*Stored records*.

************

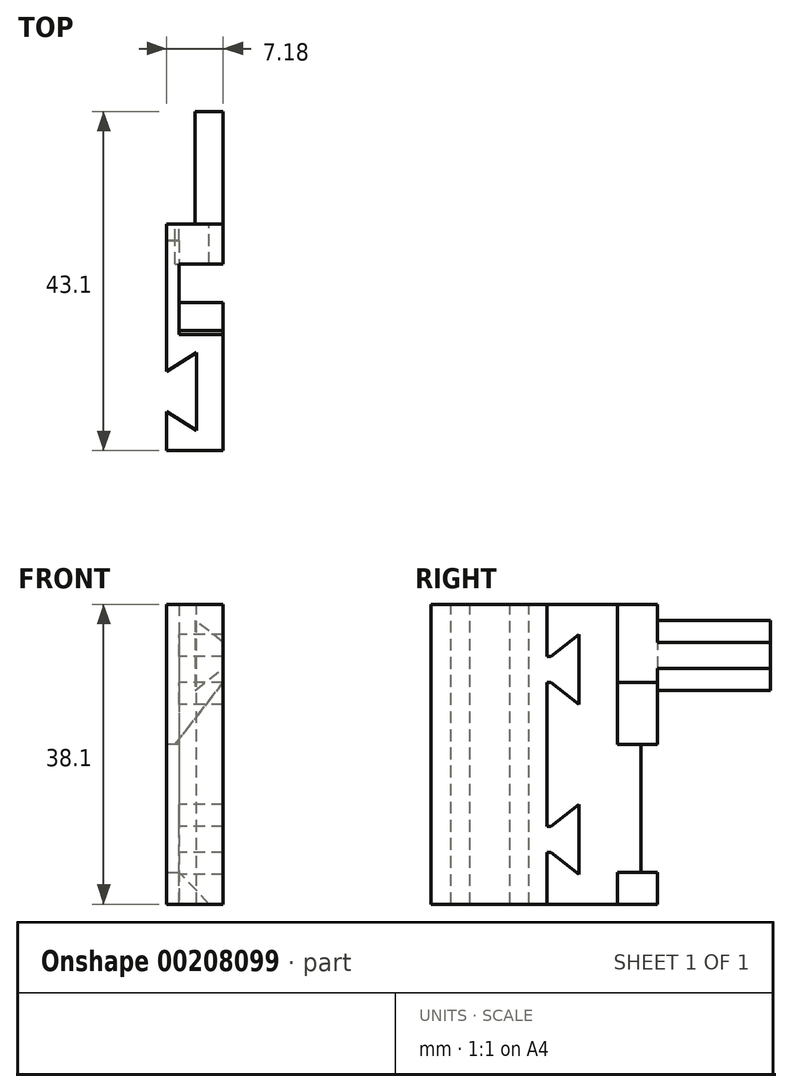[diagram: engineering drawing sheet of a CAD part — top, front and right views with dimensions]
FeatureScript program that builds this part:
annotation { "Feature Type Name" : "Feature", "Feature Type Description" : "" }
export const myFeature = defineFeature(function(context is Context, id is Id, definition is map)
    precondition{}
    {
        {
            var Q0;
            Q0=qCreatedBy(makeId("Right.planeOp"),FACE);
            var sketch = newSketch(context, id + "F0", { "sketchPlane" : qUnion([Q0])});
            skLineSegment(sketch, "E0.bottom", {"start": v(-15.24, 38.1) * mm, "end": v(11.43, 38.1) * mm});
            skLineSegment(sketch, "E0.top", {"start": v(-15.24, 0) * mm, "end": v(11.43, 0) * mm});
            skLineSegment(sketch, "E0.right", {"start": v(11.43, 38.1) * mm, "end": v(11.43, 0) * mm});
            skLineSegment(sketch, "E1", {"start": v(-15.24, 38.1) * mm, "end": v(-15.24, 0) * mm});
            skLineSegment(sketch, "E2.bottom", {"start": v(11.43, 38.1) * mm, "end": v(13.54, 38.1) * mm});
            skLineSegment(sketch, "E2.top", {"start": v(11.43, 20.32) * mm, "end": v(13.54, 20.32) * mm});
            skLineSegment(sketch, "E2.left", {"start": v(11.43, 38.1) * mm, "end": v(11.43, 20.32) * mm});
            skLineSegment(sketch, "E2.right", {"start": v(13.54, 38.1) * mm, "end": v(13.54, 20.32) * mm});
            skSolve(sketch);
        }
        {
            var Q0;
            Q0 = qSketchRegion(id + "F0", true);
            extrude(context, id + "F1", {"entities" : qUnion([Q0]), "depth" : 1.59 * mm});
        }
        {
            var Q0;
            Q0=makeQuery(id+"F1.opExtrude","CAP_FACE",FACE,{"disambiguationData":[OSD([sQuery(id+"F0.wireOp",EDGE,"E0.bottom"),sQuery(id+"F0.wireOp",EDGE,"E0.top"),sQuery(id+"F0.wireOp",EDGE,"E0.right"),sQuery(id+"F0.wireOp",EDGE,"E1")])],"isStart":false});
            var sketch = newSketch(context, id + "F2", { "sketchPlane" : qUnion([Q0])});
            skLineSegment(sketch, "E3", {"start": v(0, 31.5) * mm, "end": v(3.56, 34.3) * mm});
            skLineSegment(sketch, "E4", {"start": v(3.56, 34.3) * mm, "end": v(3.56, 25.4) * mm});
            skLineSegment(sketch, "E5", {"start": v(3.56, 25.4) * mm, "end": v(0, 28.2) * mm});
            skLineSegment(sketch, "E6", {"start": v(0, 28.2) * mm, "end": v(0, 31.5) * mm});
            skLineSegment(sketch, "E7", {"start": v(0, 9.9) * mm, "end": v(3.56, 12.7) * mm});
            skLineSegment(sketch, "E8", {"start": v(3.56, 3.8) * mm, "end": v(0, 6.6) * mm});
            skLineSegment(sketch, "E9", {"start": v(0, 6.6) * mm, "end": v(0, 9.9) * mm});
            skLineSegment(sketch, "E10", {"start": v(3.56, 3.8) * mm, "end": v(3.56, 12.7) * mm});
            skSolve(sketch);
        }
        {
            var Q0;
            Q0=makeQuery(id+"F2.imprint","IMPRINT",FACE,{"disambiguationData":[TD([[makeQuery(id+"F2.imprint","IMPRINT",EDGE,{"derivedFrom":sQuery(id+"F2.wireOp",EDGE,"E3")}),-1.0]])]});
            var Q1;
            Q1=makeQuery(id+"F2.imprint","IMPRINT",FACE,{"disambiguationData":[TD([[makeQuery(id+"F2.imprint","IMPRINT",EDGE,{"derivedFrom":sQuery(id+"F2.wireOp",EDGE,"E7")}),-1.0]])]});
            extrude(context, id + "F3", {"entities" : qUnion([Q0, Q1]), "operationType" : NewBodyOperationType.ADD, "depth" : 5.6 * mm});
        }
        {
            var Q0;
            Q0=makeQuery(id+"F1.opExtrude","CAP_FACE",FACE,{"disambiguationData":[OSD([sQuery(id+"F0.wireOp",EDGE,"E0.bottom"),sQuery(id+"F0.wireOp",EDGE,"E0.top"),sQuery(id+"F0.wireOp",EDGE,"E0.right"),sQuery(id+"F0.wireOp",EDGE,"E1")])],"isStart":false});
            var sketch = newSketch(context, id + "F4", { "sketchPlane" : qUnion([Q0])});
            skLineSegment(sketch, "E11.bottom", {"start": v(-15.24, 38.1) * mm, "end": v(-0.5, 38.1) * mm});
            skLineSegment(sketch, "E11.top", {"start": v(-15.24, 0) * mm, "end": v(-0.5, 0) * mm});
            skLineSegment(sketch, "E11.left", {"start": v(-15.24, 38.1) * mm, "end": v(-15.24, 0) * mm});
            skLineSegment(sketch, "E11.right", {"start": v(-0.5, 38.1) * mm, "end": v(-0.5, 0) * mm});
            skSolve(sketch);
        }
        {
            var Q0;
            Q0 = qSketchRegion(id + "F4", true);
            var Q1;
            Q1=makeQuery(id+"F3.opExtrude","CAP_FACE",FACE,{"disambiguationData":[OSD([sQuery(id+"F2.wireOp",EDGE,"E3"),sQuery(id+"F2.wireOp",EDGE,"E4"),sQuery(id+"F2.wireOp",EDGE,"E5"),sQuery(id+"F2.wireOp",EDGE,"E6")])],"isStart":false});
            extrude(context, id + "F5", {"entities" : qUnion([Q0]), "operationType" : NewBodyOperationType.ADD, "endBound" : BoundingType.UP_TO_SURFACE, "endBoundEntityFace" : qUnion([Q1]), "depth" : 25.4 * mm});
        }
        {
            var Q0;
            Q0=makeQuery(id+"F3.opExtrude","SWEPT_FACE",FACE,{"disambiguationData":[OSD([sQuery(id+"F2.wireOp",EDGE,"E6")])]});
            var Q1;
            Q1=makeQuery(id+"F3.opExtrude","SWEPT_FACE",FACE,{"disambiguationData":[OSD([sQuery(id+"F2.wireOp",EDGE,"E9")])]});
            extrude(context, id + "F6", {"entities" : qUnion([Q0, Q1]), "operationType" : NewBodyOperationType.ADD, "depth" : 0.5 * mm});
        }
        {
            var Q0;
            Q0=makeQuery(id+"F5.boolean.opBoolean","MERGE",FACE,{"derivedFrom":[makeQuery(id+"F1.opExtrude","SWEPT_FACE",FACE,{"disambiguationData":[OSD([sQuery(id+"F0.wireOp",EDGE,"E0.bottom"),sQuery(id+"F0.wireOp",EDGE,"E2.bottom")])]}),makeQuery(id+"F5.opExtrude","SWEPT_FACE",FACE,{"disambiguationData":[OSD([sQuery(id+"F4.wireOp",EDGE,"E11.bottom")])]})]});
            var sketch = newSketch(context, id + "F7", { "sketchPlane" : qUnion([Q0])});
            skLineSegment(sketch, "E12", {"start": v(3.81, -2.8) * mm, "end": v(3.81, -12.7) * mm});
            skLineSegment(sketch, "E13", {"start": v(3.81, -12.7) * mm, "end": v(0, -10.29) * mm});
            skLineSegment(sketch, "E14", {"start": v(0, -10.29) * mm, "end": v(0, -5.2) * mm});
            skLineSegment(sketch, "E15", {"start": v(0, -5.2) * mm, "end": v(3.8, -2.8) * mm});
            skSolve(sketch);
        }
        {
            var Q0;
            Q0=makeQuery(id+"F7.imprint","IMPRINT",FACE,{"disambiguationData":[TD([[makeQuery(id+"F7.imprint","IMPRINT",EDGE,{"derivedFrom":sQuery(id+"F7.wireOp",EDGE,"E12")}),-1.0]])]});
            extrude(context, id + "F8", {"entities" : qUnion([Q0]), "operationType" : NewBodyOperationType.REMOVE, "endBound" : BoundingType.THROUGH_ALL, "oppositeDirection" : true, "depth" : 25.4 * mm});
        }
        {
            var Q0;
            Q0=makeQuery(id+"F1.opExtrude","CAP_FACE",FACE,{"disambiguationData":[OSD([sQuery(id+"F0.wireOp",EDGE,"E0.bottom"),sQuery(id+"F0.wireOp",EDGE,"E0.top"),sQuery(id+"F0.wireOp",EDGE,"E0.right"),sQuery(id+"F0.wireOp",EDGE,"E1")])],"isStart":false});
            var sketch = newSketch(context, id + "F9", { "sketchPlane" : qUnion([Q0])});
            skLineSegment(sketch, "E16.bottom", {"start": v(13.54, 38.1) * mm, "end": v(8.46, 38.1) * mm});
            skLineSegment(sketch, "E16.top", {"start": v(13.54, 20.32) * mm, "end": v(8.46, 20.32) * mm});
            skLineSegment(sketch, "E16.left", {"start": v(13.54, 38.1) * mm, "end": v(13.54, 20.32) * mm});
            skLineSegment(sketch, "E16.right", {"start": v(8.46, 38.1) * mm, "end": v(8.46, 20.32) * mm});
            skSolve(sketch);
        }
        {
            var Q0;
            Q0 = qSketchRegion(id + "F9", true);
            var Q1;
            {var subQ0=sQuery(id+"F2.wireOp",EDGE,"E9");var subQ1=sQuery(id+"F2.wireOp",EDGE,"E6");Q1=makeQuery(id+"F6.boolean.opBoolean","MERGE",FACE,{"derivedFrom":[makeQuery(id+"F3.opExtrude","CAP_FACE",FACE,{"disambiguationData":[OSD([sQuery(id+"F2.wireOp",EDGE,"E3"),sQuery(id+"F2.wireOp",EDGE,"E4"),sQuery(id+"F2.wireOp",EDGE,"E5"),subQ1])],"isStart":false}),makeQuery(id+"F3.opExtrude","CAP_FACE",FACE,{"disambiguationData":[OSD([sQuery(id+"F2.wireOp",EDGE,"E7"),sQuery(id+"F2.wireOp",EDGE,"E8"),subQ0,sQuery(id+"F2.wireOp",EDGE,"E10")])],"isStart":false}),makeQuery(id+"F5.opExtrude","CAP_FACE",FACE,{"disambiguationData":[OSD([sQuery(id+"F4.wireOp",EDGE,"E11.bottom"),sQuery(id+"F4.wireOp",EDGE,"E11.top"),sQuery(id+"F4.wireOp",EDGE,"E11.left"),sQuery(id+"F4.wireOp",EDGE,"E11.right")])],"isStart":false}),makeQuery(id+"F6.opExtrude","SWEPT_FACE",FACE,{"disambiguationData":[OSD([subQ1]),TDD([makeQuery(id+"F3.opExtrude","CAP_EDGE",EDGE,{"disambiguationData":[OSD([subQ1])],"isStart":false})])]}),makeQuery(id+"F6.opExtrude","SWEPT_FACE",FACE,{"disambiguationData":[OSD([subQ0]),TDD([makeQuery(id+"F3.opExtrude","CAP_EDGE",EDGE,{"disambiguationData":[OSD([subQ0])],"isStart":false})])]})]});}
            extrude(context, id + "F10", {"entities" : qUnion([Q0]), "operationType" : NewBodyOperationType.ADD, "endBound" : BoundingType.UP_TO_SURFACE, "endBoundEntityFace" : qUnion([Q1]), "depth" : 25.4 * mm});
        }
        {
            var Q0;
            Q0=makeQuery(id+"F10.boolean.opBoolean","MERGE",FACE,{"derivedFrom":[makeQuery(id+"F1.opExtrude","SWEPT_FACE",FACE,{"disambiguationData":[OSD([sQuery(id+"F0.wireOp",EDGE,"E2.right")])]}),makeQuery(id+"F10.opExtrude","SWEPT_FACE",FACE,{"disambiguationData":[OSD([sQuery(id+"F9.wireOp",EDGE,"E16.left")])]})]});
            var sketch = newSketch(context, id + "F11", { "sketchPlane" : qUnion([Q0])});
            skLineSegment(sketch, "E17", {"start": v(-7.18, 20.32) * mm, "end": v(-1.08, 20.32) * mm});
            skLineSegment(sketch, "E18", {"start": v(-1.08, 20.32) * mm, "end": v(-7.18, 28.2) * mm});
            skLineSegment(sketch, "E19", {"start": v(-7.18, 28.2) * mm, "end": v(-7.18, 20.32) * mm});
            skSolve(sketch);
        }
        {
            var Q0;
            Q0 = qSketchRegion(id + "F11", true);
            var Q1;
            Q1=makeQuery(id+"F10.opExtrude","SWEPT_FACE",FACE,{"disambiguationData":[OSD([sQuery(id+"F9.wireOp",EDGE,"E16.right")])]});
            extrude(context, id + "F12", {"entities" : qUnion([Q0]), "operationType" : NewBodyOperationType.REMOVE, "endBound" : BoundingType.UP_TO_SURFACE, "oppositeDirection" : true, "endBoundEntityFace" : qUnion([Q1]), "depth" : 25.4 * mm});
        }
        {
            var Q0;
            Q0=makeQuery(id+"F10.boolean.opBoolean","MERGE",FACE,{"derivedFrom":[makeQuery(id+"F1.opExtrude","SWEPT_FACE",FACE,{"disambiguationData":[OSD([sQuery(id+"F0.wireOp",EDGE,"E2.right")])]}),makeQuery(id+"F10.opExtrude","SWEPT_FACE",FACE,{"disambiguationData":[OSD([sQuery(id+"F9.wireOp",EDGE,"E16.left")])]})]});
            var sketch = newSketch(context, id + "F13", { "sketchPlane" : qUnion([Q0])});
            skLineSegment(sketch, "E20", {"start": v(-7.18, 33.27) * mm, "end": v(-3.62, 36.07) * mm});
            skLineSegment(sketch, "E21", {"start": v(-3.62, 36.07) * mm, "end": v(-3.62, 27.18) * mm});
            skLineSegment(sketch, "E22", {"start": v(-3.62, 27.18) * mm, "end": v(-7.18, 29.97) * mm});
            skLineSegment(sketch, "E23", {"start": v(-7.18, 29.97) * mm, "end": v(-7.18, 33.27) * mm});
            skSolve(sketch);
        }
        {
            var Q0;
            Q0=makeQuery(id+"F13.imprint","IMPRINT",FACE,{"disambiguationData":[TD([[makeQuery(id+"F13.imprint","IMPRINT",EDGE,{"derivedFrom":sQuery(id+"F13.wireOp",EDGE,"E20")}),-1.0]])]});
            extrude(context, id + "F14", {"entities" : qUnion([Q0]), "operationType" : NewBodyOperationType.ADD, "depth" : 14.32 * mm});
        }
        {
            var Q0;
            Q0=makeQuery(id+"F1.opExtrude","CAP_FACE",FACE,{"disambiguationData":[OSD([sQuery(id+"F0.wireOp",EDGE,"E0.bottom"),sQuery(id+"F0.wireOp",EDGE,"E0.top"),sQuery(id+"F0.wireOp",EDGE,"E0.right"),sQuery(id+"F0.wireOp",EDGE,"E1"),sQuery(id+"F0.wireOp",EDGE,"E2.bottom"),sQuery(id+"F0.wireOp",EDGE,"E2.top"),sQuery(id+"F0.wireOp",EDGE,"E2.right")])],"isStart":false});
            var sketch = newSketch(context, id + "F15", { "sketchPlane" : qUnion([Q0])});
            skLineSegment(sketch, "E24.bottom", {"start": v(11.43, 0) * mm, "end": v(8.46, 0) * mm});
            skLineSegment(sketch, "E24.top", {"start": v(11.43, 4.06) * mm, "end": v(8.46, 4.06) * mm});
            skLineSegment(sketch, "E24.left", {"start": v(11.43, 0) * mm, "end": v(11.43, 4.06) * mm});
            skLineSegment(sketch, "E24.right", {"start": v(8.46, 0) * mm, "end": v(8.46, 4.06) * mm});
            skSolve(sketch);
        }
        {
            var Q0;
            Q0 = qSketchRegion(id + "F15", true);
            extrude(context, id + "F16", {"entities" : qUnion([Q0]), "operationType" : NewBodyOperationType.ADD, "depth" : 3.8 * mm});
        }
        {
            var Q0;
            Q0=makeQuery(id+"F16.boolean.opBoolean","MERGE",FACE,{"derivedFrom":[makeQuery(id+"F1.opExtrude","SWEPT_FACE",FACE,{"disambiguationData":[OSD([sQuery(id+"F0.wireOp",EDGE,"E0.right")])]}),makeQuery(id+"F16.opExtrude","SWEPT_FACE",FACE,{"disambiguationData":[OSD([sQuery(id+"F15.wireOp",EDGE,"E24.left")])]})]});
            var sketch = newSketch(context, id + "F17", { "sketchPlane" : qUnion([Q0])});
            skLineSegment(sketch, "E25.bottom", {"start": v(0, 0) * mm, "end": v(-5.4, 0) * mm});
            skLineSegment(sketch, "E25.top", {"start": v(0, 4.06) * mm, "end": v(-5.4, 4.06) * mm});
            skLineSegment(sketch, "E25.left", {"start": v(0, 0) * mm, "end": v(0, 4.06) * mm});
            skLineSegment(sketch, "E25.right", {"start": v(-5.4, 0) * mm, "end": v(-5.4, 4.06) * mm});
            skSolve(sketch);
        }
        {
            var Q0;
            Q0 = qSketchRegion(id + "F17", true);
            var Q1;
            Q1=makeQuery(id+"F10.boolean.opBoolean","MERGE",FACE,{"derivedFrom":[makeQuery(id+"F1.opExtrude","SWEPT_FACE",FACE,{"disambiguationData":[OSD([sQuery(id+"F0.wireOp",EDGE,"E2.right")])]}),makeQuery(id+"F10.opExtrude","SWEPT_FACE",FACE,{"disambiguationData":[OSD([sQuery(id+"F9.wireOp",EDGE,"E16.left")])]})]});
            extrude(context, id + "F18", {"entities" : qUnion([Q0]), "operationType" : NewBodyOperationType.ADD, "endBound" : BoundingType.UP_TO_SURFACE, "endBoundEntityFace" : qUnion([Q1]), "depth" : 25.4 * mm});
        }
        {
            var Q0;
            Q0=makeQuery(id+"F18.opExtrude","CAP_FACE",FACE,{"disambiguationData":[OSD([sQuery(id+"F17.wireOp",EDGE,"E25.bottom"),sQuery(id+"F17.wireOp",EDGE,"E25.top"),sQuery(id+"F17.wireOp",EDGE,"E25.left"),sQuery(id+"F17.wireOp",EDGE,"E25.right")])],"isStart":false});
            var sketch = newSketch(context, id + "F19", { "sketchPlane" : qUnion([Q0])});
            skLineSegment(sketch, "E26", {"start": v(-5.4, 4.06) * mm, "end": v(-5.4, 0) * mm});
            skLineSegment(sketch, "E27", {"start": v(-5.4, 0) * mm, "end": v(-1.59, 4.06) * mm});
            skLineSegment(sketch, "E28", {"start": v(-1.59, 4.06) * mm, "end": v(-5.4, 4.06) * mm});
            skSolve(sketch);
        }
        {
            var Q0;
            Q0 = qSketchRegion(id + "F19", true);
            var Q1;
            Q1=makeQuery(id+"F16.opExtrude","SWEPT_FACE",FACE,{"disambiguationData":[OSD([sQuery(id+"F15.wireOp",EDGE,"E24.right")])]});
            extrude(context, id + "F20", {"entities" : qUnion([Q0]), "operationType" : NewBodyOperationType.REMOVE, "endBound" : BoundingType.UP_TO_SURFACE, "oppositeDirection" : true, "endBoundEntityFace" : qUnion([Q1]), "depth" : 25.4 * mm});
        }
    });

************

*WRITTEN INSTRUCTION*.
Which lines of the CAD part programs above contain the string "imprint"? Return each of them in full.

*TASK SOLUTION*.
            Q0=makeQuery(id+"F2.imprint","IMPRINT",FACE,{"disambiguationData":[TD([[makeQuery(id+"F2.imprint","IMPRINT",EDGE,{"derivedFrom":sQuery(id+"F2.wireOp",EDGE,"E3")}),-1.0]])]});
            Q1=makeQuery(id+"F2.imprint","IMPRINT",FACE,{"disambiguationData":[TD([[makeQuery(id+"F2.imprint","IMPRINT",EDGE,{"derivedFrom":sQuery(id+"F2.wireOp",EDGE,"E7")}),-1.0]])]});
            Q0=makeQuery(id+"F7.imprint","IMPRINT",FACE,{"disambiguationData":[TD([[makeQuery(id+"F7.imprint","IMPRINT",EDGE,{"derivedFrom":sQuery(id+"F7.wireOp",EDGE,"E12")}),-1.0]])]});
            Q0=makeQuery(id+"F13.imprint","IMPRINT",FACE,{"disambiguationData":[TD([[makeQuery(id+"F13.imprint","IMPRINT",EDGE,{"derivedFrom":sQuery(id+"F13.wireOp",EDGE,"E20")}),-1.0]])]});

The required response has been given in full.